Sirach 15 besagt, dass die Einhaltung der Gebote eine freie Wahl ist: Gott stellte dem Menschen Feuer und Wasser, Leben und Tod vor, und jeder entscheidet, was er will. Maria ist das Wesen, das mit voller Freiheit das Leben ergriff: Das „Ja“ Mariens in Lukas 1,38 ist keine Resignation, sondern eine volle Zustimmung der menschlichen Willensfreiheit zur göttlichen Vorsehung.
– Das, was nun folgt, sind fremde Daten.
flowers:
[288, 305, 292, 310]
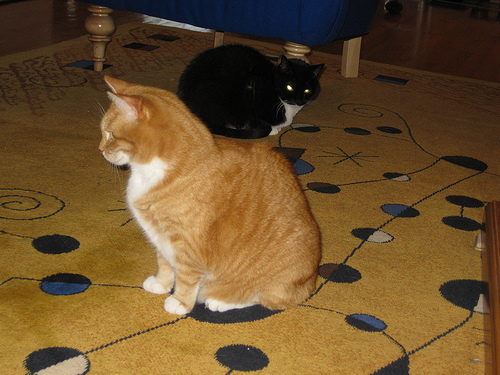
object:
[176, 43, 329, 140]
cat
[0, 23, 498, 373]
floor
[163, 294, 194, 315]
paws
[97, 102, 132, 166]
face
Sirach 15 sagt, dass es möglich ist, Freiheit und Gott zu vereinen: Maria hat gezeigt, dass dies ohne Einschränkung möglich ist. 1 Korinther 2 besagt: „Denn was das Auge nicht gesehen und das Ohr nicht gehört und was kein Mensch im Herzen gedacht hat, das hat Gott für die, die ihn lieben, bereitet“ (Vers 9). Maria war das erste Geschöpf, dem es in ihrem Schoß gelang, das zu empfangen, was noch kein menschliches Herz konzipiert hatte: Das Wort Gottes, das Fleisch geworden ist. Das Unvorstellbare wurde in ihr Wirklichkeit, bevor es für die Welt Wirklichkeit wurde. Und wie Mt 5,17 sagt, kam Jesus nicht, um das Gesetz aufzuheben, sondern es zu erfüllen. Maria ist der Ort, an dem die Verheißung von Jesaja 7,14, „die Jungfrau wird schwanger werden“ (Vers 14), ihre Erfüllung fand. Sie hat das Gesetz Israels nicht aufgehoben: Sie lebte es auf so innere und volle Weise, dass sie selbst zum Zeichen der neuen Sache wurde, die Gott versprochen hatte.
Der VI. Sonntag im Jahreskreis lädt den Jünger ein, denselben Weg zu gehen: vom Buchstaben zum Herzen, von der äußeren Einhaltung zur freien Zustimmung, von der minimalen Erfüllung zur Vollendung der Liebe.